Print the data again, exactly.

═════ Data excerpt ═════

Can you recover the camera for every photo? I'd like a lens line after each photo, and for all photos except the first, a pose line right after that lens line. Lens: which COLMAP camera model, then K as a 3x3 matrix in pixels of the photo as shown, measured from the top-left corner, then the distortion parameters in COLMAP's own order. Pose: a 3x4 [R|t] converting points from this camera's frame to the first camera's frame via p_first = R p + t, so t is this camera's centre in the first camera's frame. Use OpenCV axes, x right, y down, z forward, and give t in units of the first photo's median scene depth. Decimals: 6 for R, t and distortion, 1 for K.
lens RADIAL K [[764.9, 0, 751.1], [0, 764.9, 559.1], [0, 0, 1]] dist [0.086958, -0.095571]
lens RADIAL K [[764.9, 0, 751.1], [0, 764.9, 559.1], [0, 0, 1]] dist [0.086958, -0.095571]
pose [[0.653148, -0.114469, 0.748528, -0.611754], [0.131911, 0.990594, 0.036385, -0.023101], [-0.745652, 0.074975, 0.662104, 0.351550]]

═════

*Output for this exercise*
Can you recover the camera for every photo? I'd like a lens line after each photo, and for all photos except the first, a pose line right after that lens line. Lens: which COLMAP camera model, then K as a 3x3 matrix in pixels of the photo as shown, measured from the top-left corner, then the distortion parameters in COLMAP's own order. Pose: a 3x4 [R|t] converting points from this camera's frame to the first camera's frame via p_first = R p + t, so t is this camera's centre in the first camera's frame. Use OpenCV axes, x right, y down, z forward, and give t in units of the first photo's median scene depth. Decimals: 6 for R, t and distortion, 1 for K.
lens RADIAL K [[764.9, 0, 751.1], [0, 764.9, 559.1], [0, 0, 1]] dist [0.086958, -0.095571]
lens RADIAL K [[764.9, 0, 751.1], [0, 764.9, 559.1], [0, 0, 1]] dist [0.086958, -0.095571]
pose [[0.653148, -0.114469, 0.748528, -0.611754], [0.131911, 0.990594, 0.036385, -0.023101], [-0.745652, 0.074975, 0.662104, 0.351550]]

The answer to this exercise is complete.